It’s an inevitability that financial services will embrace the metaverse, according to experts, who gathered at this year’s Fintech Talents Festival. 

The festival played host to a plethora of fintech and payment firms as they shared new innovations and trends that are evolving the sector.

One of the most intriguing and emerging tech innovations comes in the form of the metaverse, a digital world that can hold capabilities for companies to interact with others and conduct their business within this virtual world. 

Financial institutions over the last several months have shown an interest in the Web3 world, with HSBC being one of the most notable banks to have bought land in the Sandbox decentralised space. But is there room for more to flourish? And what are the boundaries for further innovation with the metaverse still being in its infancy?

Caroline Hughes, Co-Founder and CEO of fintech metaverse infrastructure builder Lifetise, shared some of her insights of what elements are helping shape what she described as a ‘multiverse of metaverses’, and how fintech firms can take advantage of this. 

She commented: “What we’ve got now is this intersection of metaverses that is based on games. It sits with ecommerce too with Nike buying Nike Land through Roblox, and then it also sits within social too. So games, social and ecommerce is what is really driving the metaverse.

“It’s like ‘The Sims’ but in real life. A way for mass market consumers, instead of just looking at numbers on a ledger, it’s a different way to plan different life scenarios and be able to understand the legal ways of control through gameplay elements. Then we run the financial modules underneath and then go step-by-step on how to actually achieve it in real life.

“Our version is different because the metaverse is an output, it’s a simulation of your own life but designed to help you take action in the real world. It’s not just virtual for virtual sake, it’s ‘can I use this tech to help me visualise to help motivate people to take actions that actually affect their real world finances’. 

Hughes also revealed during the panel discussion that since 2021 a total of $2bn has been spent on metaverse land, with over 170 different metaverse being developed giving a sense of scale in the acceleration of adoption. 

Another panel speaker, Marie Dzanis, CEO of Northern Trust Global Investment, expanded on the funding aspect of the metaverse, highlighting that the wealth transfer in 2035 will hold up to $88 trillion in assets, focusing on a need to serve the generation which is demanding these new digital elements today. 

Dzanis said: “Personal experience, there is a very big gap in what investment management can offer an immersive experience, and what is available today as we are highly regulated. 

“There is a generational lens on this wealth transfer which is expected to occur in 2035, which is $88tr in assets, and when we think about that generation we have to better serve that generation to fully engage them at different levels.”
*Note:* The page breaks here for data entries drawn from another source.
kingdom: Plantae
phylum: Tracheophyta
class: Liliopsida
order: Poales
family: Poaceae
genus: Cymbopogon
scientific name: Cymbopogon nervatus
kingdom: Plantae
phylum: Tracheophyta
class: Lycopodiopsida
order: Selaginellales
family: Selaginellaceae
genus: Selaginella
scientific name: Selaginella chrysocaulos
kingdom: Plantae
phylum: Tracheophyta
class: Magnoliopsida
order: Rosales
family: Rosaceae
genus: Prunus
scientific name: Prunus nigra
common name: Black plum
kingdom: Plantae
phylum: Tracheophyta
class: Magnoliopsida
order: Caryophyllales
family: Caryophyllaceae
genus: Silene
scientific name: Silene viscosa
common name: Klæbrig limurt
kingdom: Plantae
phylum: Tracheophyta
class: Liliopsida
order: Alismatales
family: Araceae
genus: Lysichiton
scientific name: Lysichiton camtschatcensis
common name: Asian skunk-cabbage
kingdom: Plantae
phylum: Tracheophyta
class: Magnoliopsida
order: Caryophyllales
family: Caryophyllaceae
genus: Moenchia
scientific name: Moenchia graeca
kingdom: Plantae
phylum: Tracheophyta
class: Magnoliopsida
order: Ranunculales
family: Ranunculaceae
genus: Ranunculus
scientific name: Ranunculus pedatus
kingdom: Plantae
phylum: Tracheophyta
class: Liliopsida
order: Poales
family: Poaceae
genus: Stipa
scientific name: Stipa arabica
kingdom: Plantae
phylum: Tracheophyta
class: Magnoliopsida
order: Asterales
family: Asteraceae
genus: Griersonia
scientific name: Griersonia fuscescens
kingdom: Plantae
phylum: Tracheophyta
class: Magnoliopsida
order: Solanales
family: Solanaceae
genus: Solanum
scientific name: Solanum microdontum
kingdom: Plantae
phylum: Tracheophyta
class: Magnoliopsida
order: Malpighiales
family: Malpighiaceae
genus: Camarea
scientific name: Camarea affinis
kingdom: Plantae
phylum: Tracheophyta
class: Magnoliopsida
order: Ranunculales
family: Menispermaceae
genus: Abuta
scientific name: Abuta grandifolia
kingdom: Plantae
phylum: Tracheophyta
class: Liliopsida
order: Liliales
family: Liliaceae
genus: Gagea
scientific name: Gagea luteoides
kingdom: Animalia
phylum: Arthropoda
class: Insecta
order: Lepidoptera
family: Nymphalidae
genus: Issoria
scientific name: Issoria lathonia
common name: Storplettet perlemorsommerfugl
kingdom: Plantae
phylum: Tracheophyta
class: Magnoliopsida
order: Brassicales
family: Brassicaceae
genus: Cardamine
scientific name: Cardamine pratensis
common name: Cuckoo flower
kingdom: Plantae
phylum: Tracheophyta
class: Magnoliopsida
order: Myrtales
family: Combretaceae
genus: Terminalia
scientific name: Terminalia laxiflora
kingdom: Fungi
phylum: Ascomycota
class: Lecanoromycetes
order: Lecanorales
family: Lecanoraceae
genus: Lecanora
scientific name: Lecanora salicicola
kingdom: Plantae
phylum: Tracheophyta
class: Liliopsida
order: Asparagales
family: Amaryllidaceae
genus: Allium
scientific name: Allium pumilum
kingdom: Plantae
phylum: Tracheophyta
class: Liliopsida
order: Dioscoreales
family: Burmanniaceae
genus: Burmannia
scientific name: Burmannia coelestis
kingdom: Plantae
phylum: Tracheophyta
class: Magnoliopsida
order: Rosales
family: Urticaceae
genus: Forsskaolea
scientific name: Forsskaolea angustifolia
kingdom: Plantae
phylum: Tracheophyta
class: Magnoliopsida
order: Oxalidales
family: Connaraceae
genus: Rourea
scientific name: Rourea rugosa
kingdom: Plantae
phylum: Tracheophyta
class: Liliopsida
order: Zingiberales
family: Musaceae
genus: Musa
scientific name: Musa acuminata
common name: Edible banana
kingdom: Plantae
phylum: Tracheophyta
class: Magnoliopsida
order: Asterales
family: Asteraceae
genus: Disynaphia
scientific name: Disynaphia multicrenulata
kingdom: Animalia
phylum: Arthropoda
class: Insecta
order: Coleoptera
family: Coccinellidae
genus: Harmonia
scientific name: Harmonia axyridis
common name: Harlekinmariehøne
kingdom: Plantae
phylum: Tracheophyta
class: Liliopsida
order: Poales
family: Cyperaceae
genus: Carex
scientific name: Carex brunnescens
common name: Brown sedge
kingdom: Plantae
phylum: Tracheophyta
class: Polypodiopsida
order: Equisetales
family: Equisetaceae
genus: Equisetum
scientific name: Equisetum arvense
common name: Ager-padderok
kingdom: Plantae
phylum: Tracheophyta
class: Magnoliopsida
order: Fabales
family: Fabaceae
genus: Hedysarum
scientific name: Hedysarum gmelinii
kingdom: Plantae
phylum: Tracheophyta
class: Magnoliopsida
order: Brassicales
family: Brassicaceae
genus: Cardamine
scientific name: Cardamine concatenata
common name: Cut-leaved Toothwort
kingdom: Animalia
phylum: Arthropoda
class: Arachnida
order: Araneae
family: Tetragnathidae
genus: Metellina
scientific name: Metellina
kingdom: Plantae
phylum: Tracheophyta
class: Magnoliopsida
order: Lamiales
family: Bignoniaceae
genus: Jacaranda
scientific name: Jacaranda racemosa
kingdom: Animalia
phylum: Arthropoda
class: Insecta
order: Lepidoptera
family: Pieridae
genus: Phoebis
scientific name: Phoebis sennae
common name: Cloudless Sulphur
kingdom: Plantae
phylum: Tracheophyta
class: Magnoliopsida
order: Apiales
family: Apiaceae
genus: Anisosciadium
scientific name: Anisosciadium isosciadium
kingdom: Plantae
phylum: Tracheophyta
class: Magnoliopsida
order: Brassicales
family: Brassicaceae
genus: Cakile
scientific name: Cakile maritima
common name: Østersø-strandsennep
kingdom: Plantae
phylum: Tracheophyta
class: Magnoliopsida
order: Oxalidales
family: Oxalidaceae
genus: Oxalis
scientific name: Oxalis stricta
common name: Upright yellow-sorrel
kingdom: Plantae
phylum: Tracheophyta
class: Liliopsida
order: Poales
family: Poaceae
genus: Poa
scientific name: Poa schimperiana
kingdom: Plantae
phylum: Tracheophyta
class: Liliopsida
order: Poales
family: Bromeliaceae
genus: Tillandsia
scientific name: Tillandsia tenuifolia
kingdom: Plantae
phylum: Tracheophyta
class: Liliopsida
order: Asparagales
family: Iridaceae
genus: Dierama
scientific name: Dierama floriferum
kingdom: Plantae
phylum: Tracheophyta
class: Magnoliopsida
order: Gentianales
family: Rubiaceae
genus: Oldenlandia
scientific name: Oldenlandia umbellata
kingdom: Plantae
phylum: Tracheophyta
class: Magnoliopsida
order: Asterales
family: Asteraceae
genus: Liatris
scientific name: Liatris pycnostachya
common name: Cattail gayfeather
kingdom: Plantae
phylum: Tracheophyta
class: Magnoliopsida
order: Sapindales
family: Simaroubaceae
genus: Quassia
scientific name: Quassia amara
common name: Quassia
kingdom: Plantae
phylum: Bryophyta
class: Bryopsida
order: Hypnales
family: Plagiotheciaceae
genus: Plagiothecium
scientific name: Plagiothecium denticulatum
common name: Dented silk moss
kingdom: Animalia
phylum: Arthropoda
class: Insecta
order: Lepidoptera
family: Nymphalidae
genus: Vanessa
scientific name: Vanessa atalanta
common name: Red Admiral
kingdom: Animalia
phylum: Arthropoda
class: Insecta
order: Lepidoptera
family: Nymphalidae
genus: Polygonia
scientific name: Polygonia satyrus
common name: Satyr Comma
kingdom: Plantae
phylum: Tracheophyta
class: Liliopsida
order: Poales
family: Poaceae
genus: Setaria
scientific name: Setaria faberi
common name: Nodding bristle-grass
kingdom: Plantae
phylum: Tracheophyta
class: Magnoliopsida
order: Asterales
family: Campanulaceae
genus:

But when venturing into a new space, one which can have profound implications on how business is conducted, the change can always bring risks. 

Dzanis went into detail on the regulatory framework that could be put into place to safeguard the metaverse, but admits that the ‘code has not been cracked’ yet on how to properly regulate this digital space. 

She said: “The preferences of having tech and how we use them is certainly going to be more digital, so we are going to have to serve that. By engaging in a sense of communications which helps build trust and helps gain access, but what we have not cracked the code yet on is the regulatory burden. 

“There isn’t common taxonomy around definitions. If you run a global investment business, each country is very much fragmented on where they stand with it. 

“The Ministry of Finance in Germany made a call on their targets to become more digital and then there’s other regulators that are absolutely prohibitive on engaging in the digital aspects. But it’s not an if, it’s a when circumstance.”

Hughes expounded on Dzanis’ comments, outlining the risks and challenges the metaverse faces as a new concept that is still learning how to run itself. 

“The multiverse element of this makes it tricky, in terms of building this, because you have to decide which blockchains are we going to interact with,” admitted Hughes. 

“You have the difficulty around most metaverses, people have to own cryptocurrencies to interact with them, and that creates barriers to the average user. It does add a heck of a lot of complexity.”

Hughes even asked for a show of hands from the audience of how many have entered, interacted or even heard of the metaverse, with each reply drawing less and less hands. 

Hughes does admit that the hundreds of metaverses have made it hard to define what works and what doesn’t, as well revealing that “most things are not there yet” for the metaverse to be fully compliant and user friendly. 

She concluded: “There are a ton of people building and there’s a ton of money being put into it, but infrastructure is not there, user experience is not there, wallets not quite there yet. 

“It’s because we have this multiverse situation where there is no clear winner, and so there is a lot of activity across multiple different blockchains, so there isn’t that interoperability.”